Both triton server and tensorrt engine built have the same TensorRT-LLM version at commit 2a115dae84f13daaa54727534daa837c534eceb4 Model used: Llama3-ChatQA-1.5-8B

nv-guomingz commented 3 months ago

As the error prompt mentioned triton-models-1 | [TensorRT-LLM][ERROR] 6: The engine plan file is not compatible with this version of TensorRT, expecting library version 10.0.1.6 got 10.1.0.27, please rebuild the engine with commit 9691e12bce7ae1c126c435a049eb516eb119486c.

jasonngap1 commented 3 months ago

As the error prompt mentioned triton-models-1 | [TensorRT-LLM][ERROR] 6: The engine plan file is not compatible with this version of TensorRT, expecting library version 10.0.1.6 got 10.1.0.27, please rebuild the engine with commit 9691e12.

Thank you for pointing this out. The commit mentioned seemed to be the latest commit which uses tensorrt version 10.1.0, but the triton server expects an older version 10.0.1 although I have built the server with the latest TensorRT-LLM. Is it possible to trace which commit i should build the engine from with tensorrt version 10.0.1, please?
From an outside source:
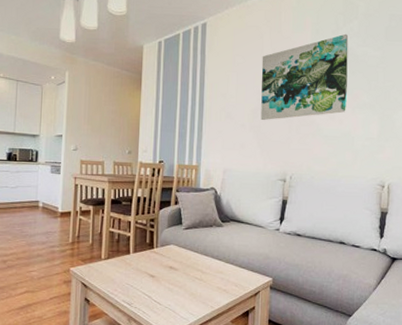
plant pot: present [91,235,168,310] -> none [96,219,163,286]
nv-guomingz commented 3 months ago

As the description of https://github.com/NVIDIA/TensorRT-LLM/pull/1835 mentioned, the latest commit upgrade TRT to 10.1. So please try this one 2a115dae84f13daaa54727534daa837c534eceb4 which is the parent commit of HEAD.

jasonngap1 commented 3 months ago

As the description of #1835 mentioned, the latest commit upgrade TRT to 10.1. So please try this one 2a115da which is the parent commit of HEAD.

Thank you @nv-guomingz this resolved my issue. Closing this issue on my end.